▸ INSTRUCTIONS TO FOLLOW
The answer must be a single number: how many lines in the records below contain the word "comparative".

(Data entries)
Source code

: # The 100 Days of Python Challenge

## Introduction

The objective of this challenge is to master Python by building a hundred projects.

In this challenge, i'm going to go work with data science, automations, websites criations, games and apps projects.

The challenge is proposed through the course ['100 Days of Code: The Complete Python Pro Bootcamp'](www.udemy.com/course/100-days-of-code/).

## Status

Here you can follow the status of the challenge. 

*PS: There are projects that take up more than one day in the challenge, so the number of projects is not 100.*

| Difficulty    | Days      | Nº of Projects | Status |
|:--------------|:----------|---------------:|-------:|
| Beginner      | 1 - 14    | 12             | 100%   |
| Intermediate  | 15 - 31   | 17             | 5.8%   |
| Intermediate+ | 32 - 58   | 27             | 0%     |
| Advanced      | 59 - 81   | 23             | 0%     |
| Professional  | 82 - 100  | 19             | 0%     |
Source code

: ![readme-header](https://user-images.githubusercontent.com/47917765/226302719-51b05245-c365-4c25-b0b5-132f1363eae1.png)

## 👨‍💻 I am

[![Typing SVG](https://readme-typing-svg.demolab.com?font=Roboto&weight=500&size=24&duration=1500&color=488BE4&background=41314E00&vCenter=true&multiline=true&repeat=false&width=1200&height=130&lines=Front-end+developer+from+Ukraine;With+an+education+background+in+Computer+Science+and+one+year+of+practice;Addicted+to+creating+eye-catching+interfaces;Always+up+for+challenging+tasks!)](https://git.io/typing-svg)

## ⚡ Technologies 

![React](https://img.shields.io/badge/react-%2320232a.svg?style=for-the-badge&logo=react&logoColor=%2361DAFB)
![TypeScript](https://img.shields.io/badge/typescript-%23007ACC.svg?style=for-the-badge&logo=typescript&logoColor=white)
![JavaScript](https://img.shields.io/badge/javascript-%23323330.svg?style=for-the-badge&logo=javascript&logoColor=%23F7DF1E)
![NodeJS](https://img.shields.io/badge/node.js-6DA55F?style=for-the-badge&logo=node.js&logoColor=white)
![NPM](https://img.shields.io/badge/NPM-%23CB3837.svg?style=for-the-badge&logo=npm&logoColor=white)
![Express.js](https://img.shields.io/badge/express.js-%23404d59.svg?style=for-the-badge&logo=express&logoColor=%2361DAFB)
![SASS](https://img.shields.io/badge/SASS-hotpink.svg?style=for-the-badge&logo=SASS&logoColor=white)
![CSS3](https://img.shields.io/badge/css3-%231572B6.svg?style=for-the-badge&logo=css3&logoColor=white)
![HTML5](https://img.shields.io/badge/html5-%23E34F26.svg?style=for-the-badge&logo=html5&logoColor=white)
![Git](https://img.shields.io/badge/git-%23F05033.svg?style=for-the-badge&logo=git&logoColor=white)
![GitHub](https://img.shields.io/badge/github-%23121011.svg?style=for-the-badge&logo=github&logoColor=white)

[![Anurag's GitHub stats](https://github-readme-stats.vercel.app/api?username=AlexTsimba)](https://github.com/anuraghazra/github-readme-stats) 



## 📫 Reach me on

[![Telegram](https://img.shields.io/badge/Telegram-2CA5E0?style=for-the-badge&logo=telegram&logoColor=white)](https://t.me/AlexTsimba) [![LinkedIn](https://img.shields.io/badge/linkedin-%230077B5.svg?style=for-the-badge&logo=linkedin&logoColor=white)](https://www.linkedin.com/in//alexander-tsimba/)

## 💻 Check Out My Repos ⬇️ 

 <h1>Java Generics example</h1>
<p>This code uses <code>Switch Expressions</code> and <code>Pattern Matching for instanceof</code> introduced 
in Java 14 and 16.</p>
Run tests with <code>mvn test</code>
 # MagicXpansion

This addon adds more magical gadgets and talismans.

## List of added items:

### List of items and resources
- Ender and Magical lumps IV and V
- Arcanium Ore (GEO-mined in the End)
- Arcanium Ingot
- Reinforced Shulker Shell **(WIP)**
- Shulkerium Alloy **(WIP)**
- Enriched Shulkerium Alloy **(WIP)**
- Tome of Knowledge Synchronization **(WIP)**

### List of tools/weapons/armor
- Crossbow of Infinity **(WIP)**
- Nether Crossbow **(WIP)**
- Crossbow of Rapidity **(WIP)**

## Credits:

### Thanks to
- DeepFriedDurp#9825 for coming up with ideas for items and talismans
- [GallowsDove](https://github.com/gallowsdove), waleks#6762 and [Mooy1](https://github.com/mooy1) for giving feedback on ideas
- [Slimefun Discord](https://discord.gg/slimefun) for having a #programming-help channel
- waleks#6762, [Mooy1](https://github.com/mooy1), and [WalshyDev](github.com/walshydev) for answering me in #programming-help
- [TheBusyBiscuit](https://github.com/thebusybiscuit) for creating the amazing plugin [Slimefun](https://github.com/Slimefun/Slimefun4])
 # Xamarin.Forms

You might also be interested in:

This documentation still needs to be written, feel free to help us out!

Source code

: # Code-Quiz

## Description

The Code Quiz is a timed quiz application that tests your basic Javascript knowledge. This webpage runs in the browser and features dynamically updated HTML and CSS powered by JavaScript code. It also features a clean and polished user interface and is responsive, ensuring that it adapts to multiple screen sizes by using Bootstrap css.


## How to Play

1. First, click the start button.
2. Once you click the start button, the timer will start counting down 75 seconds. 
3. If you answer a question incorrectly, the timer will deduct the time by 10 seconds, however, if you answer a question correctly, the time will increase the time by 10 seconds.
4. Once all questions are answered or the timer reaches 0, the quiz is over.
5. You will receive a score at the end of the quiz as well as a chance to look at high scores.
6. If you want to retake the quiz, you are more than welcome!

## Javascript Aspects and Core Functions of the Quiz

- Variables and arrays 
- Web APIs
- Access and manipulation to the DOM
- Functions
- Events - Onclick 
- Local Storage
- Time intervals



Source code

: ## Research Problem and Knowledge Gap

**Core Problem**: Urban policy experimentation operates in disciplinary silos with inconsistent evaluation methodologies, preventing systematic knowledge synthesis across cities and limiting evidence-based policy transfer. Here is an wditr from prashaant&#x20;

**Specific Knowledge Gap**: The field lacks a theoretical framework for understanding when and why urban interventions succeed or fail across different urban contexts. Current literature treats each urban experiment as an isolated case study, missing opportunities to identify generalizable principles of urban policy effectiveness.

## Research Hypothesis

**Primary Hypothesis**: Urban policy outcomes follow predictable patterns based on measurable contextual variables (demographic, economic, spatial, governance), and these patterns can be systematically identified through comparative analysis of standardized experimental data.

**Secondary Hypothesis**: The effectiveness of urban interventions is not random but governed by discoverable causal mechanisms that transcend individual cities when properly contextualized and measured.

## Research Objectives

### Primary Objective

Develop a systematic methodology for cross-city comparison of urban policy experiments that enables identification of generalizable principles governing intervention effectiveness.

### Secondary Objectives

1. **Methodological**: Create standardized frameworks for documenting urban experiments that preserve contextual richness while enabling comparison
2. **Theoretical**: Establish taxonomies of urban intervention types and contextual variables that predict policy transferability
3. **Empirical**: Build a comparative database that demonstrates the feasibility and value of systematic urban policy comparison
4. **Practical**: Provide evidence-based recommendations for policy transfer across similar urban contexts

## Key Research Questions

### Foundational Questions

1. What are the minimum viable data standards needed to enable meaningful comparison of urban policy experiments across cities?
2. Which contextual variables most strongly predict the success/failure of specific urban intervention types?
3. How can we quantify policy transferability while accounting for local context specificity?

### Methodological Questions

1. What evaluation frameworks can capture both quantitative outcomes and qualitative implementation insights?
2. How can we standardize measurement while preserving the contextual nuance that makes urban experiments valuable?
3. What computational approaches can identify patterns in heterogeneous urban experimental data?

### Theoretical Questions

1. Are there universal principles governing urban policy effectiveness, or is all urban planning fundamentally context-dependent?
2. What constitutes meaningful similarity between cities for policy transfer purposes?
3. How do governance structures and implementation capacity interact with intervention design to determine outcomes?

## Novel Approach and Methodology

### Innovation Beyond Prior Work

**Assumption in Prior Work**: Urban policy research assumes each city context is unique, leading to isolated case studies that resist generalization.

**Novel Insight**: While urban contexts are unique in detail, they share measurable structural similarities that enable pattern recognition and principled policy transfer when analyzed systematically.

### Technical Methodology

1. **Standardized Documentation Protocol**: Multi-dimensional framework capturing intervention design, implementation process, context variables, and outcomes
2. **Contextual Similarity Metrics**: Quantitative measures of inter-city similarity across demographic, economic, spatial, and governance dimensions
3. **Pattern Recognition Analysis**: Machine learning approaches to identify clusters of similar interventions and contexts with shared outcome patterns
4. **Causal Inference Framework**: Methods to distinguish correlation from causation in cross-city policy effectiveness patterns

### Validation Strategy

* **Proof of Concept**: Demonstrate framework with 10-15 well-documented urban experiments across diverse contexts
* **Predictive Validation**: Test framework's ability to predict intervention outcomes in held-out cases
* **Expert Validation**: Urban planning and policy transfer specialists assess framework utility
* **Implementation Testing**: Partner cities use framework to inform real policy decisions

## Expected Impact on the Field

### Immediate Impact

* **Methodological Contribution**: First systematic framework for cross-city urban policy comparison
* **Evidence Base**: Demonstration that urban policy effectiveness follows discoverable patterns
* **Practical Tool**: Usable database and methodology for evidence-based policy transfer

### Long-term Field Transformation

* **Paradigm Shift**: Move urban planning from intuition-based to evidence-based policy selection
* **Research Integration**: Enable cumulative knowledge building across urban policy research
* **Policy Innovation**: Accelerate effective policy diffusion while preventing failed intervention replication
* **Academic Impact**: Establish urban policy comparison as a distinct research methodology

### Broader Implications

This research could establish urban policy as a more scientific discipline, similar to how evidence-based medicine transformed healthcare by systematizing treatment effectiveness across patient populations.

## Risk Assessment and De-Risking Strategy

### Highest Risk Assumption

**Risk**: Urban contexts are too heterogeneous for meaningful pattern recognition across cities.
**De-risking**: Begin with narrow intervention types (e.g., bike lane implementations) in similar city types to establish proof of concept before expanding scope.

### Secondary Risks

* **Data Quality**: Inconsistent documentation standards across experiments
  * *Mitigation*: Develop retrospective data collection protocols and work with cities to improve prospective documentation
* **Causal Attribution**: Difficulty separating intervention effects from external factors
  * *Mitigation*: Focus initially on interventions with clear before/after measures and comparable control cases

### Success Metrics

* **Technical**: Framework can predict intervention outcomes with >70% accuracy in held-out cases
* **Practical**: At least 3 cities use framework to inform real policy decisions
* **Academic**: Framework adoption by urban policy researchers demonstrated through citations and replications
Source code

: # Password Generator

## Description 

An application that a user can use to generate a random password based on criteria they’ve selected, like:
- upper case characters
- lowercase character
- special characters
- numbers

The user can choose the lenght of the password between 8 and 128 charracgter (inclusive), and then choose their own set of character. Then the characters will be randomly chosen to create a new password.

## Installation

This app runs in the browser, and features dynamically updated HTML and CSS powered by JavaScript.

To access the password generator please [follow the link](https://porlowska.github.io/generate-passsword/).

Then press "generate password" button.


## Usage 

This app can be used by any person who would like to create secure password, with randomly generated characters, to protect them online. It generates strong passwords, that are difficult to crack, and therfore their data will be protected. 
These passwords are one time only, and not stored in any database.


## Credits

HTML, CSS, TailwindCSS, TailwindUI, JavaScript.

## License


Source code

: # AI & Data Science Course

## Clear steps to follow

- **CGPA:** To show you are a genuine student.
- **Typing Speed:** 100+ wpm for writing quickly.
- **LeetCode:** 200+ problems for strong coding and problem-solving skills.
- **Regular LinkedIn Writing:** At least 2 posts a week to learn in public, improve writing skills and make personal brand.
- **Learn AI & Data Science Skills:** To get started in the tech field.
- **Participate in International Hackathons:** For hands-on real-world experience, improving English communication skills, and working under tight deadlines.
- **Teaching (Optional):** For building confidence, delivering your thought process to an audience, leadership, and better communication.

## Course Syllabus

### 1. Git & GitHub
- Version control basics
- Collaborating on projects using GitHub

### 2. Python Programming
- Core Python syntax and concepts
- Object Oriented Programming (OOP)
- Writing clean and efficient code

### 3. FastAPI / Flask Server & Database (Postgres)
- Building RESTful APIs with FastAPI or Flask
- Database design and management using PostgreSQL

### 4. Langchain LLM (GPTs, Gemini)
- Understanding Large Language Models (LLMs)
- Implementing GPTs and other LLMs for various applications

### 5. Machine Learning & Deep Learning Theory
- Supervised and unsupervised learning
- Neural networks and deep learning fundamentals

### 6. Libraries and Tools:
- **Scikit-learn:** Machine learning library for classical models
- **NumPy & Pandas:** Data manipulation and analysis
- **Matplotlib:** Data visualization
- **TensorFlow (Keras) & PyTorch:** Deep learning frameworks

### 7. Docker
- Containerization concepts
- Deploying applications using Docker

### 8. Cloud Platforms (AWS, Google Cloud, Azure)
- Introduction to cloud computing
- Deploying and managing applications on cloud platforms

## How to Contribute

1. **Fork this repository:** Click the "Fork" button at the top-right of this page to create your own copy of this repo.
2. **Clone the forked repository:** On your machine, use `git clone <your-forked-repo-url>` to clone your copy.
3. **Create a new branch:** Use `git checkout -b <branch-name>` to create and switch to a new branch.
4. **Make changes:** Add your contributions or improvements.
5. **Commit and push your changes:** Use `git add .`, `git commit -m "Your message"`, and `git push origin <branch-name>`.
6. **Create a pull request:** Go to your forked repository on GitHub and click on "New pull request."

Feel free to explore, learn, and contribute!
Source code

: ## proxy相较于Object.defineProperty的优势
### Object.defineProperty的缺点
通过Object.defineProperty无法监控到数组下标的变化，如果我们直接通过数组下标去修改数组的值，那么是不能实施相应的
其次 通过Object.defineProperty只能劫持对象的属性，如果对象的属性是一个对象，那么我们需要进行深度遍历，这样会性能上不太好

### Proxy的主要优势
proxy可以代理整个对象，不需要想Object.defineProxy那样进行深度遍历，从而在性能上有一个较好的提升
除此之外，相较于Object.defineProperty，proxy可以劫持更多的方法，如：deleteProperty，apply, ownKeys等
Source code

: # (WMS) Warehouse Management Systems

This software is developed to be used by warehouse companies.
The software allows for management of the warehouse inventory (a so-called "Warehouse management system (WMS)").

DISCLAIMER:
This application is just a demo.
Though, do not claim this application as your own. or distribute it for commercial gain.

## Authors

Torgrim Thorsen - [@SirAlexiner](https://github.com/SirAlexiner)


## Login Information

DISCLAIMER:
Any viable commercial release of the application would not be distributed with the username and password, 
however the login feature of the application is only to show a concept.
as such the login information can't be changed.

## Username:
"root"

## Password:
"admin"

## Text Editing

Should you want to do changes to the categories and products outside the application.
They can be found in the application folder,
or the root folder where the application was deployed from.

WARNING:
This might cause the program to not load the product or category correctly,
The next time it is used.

▸ OUTPUT
2